Ari watched it unfold without visible concern.
Marcus’s earlier question echoed faintly in his mind.
How do you know your systems actually work?
The answer was simple.
You watch them under pressure.
Daniel looked up from his console. "We’re preparing containment rules on the vendor gateway. If they manage to authenticate, we can lock the connection down immediately."
"Good," Ari said.
Another alert chimed softly somewhere in the room.
Then another.
Daniel frowned slightly and checked a different panel on his display.
"That’s odd."
"What is?"
"That activity spike triggered a flag with the SUW team."

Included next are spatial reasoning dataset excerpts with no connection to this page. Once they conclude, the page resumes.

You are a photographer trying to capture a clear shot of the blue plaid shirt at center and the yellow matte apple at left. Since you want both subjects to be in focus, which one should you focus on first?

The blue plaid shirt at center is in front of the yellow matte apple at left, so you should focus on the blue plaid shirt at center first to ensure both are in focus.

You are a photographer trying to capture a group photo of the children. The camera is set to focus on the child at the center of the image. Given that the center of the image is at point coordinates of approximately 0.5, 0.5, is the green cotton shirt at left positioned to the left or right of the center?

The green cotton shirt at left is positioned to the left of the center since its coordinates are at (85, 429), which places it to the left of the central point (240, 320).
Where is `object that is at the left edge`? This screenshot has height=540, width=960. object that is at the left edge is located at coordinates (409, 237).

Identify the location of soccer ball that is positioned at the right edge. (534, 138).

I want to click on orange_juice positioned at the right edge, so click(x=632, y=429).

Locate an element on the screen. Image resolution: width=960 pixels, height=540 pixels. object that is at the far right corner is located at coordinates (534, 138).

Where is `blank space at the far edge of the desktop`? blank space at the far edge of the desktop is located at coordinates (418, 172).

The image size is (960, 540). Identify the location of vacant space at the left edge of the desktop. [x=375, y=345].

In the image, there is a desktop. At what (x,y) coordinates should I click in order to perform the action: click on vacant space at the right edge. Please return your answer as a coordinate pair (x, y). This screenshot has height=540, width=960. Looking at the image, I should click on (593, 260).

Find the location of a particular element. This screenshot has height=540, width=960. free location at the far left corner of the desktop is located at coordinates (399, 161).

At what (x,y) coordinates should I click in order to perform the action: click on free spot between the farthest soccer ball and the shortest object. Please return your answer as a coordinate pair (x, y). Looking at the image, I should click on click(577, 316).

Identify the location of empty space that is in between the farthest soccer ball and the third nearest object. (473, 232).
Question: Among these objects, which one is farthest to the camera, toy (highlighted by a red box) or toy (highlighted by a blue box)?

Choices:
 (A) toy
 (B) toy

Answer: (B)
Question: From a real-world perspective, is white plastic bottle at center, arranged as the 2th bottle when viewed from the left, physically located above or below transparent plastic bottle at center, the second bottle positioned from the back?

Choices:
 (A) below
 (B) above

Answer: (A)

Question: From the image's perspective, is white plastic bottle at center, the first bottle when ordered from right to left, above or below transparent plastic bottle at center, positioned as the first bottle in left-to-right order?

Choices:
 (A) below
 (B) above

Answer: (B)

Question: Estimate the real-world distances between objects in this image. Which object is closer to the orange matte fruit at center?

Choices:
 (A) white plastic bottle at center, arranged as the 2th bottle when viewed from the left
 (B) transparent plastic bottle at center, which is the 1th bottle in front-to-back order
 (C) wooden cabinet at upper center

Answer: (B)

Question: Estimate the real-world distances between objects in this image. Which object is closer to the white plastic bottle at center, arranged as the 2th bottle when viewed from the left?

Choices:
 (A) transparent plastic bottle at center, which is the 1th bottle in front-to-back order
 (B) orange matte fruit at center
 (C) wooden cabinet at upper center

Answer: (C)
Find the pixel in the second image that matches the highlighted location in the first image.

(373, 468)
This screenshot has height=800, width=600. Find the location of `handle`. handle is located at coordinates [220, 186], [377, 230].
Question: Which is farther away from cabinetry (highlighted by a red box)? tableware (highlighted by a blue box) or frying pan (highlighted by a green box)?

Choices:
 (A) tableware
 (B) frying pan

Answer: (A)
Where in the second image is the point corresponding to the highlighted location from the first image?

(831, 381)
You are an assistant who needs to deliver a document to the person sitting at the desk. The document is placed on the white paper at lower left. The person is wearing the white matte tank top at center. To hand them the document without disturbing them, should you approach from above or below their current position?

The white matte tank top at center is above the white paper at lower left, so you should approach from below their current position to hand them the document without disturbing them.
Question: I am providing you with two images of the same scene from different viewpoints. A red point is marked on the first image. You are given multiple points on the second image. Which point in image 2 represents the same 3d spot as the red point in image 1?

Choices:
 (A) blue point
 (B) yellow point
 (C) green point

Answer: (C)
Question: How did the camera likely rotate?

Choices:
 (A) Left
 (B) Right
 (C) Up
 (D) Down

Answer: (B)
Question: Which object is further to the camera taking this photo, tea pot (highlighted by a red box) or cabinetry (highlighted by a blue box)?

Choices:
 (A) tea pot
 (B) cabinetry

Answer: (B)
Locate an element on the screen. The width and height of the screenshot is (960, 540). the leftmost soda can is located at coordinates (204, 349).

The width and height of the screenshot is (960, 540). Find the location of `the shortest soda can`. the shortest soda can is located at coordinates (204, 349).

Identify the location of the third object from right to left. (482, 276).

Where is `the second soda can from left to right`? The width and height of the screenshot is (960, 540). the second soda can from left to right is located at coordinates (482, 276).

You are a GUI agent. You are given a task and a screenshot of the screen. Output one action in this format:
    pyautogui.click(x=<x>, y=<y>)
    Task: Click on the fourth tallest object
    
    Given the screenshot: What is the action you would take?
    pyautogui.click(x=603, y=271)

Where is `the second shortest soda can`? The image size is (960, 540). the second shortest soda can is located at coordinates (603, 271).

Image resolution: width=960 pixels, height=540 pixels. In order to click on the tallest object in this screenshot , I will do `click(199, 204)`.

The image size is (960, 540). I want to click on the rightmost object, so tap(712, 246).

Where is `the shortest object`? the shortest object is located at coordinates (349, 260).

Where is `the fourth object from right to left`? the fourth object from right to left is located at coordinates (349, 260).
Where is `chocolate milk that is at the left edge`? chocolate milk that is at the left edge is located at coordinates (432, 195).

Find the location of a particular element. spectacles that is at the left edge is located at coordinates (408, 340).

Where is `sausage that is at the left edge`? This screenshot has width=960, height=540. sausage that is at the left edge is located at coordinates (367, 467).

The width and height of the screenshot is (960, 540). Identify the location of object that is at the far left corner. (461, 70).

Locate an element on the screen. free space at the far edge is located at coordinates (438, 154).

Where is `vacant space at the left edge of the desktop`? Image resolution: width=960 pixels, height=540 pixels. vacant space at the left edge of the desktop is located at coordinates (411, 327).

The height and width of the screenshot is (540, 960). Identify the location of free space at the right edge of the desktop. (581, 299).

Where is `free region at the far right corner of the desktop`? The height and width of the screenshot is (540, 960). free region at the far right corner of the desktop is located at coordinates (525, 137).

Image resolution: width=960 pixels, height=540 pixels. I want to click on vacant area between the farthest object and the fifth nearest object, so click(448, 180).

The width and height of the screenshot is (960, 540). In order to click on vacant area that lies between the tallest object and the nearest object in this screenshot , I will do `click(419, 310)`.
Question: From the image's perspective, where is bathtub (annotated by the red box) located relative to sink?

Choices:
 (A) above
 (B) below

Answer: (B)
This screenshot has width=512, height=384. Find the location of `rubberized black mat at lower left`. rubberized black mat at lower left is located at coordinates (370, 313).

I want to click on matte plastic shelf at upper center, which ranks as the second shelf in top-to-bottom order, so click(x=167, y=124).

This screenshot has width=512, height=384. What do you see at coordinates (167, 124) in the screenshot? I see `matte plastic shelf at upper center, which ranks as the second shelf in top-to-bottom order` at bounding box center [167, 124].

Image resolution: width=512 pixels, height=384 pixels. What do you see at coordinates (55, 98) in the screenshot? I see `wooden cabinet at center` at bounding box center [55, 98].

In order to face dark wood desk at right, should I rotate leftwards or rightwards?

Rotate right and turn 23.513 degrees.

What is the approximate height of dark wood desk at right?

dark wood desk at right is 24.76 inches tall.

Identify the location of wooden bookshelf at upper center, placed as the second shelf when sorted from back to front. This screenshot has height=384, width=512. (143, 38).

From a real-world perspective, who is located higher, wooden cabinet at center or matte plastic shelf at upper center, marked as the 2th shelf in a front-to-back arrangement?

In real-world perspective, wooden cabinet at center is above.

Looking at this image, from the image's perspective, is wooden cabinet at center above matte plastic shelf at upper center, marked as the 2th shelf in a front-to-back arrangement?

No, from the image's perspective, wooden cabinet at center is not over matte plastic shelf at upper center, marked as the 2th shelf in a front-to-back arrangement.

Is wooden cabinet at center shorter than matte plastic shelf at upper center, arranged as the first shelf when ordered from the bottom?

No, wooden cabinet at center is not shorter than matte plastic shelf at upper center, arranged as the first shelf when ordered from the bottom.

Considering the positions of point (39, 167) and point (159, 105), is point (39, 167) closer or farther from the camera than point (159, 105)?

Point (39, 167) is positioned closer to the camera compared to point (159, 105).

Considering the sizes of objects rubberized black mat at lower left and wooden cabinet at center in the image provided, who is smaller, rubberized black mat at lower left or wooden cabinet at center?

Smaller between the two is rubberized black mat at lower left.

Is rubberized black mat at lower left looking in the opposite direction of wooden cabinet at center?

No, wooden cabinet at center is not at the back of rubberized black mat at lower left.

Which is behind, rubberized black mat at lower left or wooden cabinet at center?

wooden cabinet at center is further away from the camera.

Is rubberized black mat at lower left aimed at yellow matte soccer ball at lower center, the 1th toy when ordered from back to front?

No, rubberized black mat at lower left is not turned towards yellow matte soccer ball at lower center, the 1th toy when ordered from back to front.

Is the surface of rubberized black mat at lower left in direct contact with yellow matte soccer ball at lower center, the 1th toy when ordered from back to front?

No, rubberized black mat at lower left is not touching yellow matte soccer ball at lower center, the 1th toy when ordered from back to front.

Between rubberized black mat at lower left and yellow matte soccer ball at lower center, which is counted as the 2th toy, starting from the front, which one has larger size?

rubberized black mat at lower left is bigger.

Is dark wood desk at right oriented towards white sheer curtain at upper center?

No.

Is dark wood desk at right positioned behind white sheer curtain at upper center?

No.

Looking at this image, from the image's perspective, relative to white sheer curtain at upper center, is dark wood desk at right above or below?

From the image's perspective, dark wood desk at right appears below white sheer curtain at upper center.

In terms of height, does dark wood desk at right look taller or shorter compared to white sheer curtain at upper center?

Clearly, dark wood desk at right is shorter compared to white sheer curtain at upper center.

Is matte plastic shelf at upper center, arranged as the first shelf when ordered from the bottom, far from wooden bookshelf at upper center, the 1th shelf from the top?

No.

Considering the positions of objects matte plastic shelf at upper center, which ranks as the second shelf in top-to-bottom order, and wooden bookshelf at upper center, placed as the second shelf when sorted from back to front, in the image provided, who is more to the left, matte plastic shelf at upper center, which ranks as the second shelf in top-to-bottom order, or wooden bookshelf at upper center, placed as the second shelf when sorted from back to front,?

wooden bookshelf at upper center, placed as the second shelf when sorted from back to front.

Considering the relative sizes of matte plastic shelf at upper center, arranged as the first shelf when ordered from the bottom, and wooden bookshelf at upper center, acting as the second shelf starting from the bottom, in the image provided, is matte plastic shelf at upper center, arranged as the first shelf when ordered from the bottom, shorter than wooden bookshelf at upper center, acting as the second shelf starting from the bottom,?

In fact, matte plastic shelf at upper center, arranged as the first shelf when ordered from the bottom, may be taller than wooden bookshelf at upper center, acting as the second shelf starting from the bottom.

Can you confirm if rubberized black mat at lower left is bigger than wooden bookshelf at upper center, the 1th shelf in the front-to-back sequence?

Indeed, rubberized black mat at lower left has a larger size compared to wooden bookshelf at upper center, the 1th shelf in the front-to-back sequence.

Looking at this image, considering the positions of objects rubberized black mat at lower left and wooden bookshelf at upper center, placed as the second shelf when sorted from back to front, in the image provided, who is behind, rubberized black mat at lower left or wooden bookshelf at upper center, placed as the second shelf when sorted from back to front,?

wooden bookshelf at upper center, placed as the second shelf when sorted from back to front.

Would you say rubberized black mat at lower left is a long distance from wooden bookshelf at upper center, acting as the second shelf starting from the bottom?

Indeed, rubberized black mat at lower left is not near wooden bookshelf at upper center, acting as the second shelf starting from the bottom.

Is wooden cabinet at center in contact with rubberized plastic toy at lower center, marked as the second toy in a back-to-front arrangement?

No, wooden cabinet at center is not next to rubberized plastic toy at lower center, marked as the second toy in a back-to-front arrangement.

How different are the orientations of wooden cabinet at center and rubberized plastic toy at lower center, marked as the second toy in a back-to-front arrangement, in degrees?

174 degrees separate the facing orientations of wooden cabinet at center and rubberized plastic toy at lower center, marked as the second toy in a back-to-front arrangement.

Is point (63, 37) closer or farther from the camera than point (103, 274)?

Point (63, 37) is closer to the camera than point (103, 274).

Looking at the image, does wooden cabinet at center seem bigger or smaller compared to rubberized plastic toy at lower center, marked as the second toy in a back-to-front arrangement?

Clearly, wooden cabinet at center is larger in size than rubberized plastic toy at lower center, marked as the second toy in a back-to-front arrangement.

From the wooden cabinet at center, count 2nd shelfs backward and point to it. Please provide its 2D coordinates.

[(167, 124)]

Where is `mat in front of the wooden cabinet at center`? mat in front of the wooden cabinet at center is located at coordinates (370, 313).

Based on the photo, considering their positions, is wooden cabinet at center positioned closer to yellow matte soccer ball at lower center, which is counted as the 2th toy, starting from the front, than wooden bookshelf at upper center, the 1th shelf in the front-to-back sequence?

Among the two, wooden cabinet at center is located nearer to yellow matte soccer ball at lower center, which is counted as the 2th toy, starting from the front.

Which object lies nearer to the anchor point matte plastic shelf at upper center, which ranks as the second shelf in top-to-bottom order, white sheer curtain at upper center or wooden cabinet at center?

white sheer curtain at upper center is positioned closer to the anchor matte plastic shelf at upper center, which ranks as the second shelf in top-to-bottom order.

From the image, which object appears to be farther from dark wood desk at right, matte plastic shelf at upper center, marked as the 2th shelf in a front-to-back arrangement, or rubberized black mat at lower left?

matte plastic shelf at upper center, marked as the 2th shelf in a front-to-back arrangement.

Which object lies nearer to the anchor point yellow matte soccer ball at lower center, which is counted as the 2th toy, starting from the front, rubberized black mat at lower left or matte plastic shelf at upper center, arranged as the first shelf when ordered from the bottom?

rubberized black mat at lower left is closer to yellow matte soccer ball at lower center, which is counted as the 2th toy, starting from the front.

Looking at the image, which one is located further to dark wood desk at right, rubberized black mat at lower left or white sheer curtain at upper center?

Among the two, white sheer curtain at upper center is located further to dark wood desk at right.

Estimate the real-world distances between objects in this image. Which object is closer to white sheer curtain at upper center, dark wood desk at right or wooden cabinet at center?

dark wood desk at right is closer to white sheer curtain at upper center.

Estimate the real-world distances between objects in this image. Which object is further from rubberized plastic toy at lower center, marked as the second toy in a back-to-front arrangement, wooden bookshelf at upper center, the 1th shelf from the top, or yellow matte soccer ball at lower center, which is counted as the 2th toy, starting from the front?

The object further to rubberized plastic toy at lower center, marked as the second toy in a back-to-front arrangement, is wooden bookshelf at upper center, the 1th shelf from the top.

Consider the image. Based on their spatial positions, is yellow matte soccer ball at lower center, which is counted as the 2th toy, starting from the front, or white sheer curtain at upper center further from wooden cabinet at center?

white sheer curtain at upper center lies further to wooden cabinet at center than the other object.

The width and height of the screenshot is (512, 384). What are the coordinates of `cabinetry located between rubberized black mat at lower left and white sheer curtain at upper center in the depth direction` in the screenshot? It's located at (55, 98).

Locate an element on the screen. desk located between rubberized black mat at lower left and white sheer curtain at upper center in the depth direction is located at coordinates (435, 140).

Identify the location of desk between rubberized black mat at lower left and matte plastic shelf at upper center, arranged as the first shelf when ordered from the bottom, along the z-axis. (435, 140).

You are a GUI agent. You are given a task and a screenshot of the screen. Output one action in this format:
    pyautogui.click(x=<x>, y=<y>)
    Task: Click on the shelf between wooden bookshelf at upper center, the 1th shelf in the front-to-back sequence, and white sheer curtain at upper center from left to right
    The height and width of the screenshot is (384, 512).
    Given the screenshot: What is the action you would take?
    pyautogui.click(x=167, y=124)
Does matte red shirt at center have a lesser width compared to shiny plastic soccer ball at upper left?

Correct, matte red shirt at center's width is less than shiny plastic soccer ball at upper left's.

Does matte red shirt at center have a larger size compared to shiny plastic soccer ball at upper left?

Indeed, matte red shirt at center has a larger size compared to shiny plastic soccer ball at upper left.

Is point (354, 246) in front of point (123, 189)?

Ari’s gaze shifted toward a row of desks positioned slightly apart from the rest of the SOC.
The Security Unconventional Warfare unit operated inside the SOC but rarely participated in routine monitoring. Their role was different.
Where the SOC detected and responded, SUW studied adversaries. Patterns. Behavior. Strategy.
When necessary, they also disrupted.
One of the SUW operators was already standing, staring at a scrolling set of telemetry feeds across three monitors.
A moment later, a message appeared on Ari’s tablet.
SUW Alert
Enemy activity indicators detected
Disruption operations initiating
Daniel looked over at him. "Did they just…?"
Ari read the message once.
"Yes," he said calmly.
Across the room, the SUW operator typed a final command and leaned back slightly in his chair.
A second alert appeared on the SOC wall display.
SUW STATUS:
Disruption Operations Active
Ari watched the screens for another moment.
Then he spoke quietly, almost to himself.
"Well," he said, "that escalated quickly."